Problem #1: The person didn’t actually buy many copies
One person bought 19 copies, on a day where 26 copies sold. Even for that day alone, they are only 73% of the sales. 3-5 copies sell per day according to the article. ~120 sales per month → this one individual is responsible for ~15% of sales that month and ~3% of all (TCGplayer) sales. If you include Ebay ungraded sales, you’re probably looking at <1% of total market activity on this card. This is not a large amount.
Not to mention this 19 card purchase cost roughly $3k. Could you imagine being able to dramatically manipulate prices with three grand? Compare that to an estimate of the market cap of the card and you can see how insignificant it is.
But even if it’s a small amount of the total market, it may have an effect if concentrated in a short time period?
Problem #2: It didn’t actually move the price
Quote from this article
At release, Special Illustration Rare Greninja ex cost just $116. It’s now over $280. That’s a 140% price jump in just a few months. This in and of itself does not mean the card’s price was manipulated. Particularly after release, we see card prices change all the time. To get a better understanding, we need to look at who was buying this card, and how many copies they were buying.
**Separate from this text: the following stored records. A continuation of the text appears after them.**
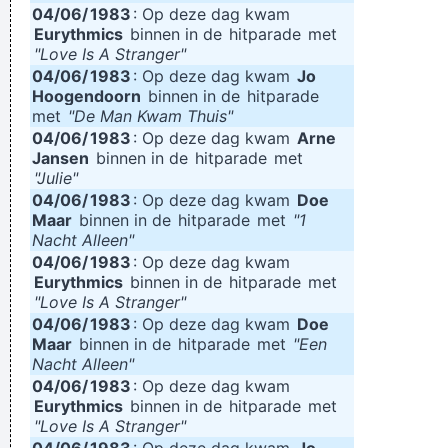
04/06/
1983
: Op deze dag kwam
Eurythmics
binnen in de
hitparade
met
"Love Is A Stranger"
04/06/
1983
: Op deze dag kwam
Jo
Hoogendoorn
binnen in de
hitparade
met
"De Man Kwam Thuis"
04/06/
1983
: Op deze dag kwam
Arne
Jansen
binnen in de
hitparade
met
"Julie"
04/06/
1983
: Op deze dag kwam
Doe
Maar
binnen in de
hitparade
met
"1
Nacht Alleen"
04/06/
1983
: Op deze dag kwam
Eurythmics
binnen in de
hitparade
met
"Love Is A Stranger"
04/06/
1983
: Op deze dag kwam
Doe
Maar
binnen in de
hitparade
met
"Een
Nacht Alleen"
04/06/
1983
: Op deze dag kwam
Eurythmics
binnen in de
hitparade
met
"Love Is A Stranger"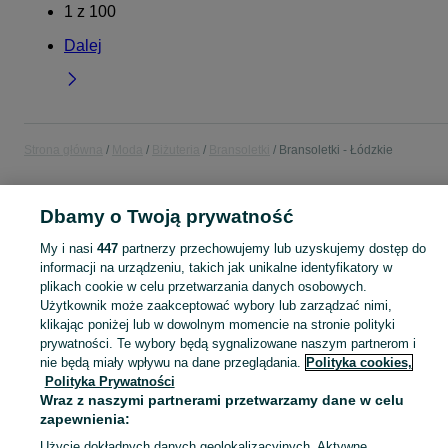
1
z
100
Dalej
Strona główna
Moda
Biżuteria
Bransoletki
Bransoletki - Łódzkie
POLSKA » ŁÓDZKIE
Dbamy o Twoją prywatność
My i nasi
447
partnerzy przechowujemy lub uzyskujemy dostęp do
KATEGORIA
informacji na urządzeniu, takich jak unikalne identyfikatory w
plikach cookie w celu przetwarzania danych osobowych.
Użytkownik może zaakceptować wybory lub zarządzać nimi,
Zobacz Więc
Szeroki wybór bransoletek Łódzkie ▶️ srebrne, złote, z kamieniami i zawieszkami ✅ Nowe i używane ✌ Porównaj ceny i wybierz ofertę na OLX.pl!
klikając poniżej lub w dowolnym momencie na stronie polityki
prywatności. Te wybory będą sygnalizowane naszym partnerom i
Mapa kategorii
nie będą miały wpływu na dane przeglądania.
Polityka cookies,
Polityka Prywatności
Mapa miejscowości
Wraz z naszymi partnerami przetwarzamy dane w celu
Mapa ministron
zapewnienia:
Popularne wyszukiwania
Użycie dokładnych danych geolokalizacyjnych. Aktywne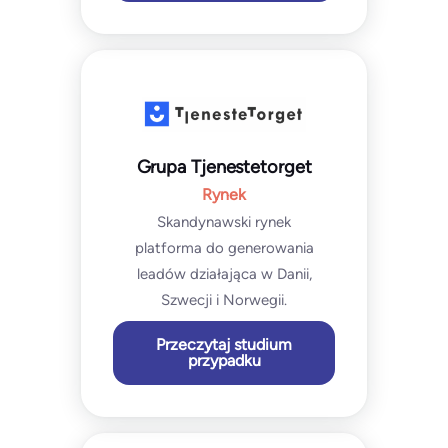
Grupa Tjenestetorget
Rynek
Skandynawski rynek
platforma do generowania
leadów działająca w Danii,
Szwecji i Norwegii.
Przeczytaj studium
przypadku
This is massively misleading to the point where it’s basically malpractice of statistics. You can’t use a 4 month comparison to imply the “140% price jump” is due to a single day
They pinpoint the 19 sales to June 19th
TCGPlayer’s data says the price was $188 on the interval of Jun 10-16th and a month later, it was $220. So the the most generous effect we can say these 19 card had was a 15% increase of price.
But that 15% bump is across a month, so 85% of sales in that period have nothing to do with the 19 card purchase. And if you look at the wider trend - the so-called 140% price jump - that implies an average increase of 28% per month. Which means the period of Jun 10 - July 10 significantly under-performed.
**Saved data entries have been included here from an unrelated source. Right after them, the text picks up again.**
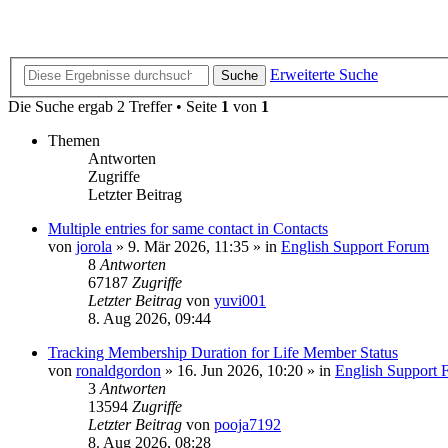
Erweiterte Suche
Suche
Die Suche ergab 2 Treffer • Seite
1
von
1
Themen
Antworten
Zugriffe
Letzter Beitrag
Multiple entries for same contact in Contacts
von
jorola
»
9. Mär 2026, 11:35
» in
English Support Forum
8
Antworten
67187
Zugriffe
Letzter Beitrag
von
yuvi001
8. Aug 2026, 09:44
Tracking Membership Duration for Life Member Status
von
ronaldgordon
»
16. Jun 2026, 10:20
» in
English Support 
3
Antworten
13594
Zugriffe
Letzter Beitrag
von
pooja7192
8. Aug 2026, 08:28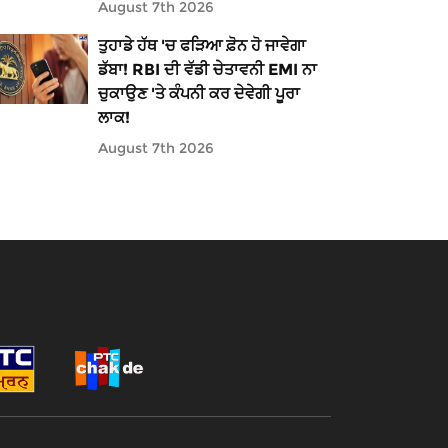
August 7th 2026
ਤੁਹਾਡੇ ਹੱਥ 'ਚ ਫੜਿਆ ਫ਼ੋਨ ਹੋ ਜਾਵੇਗਾ
ਡੱਬਾ! RBI ਦੀ ਵੱਡੀ ਚੇਤਾਵਨੀ EMI ਨਾ
ਚੁਕਾਉਣ 'ਤੇ ਕੰਪਨੀ ਕਰ ਦੇਵੇਗੀ ਪੂਰਾ
ਲਾਕ!
August 7th 2026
If you look at the actual trendline, it’s basically going up since release. It actually FLATLINES FOR A MONTH AFTER THE 19 SALES. I’m not making this argument, but there’s more evidence that these sales stagnated the price rather than bumping it up.
If these 19 sales happened on July 19th, right before that uptick, there would be more evidence to suggest it moved the price. But everything about this entire analysis is correlative, you can’t say anything about causation. But on June 19, there’s not even correlative evidence of an effect.
This article may be one of the worst applications of statistics I’ve ever seen in my entire life, and the only point is to stoke outrage for people who are already preconditioned to believe that all prices are due to sinister individuals manipulating the market. It could very much be possible that there are people trying to manipulate this price and this individual was one of them. But what the data actually shows is that there is no reason to believe these 19 sales had any impact of price at all.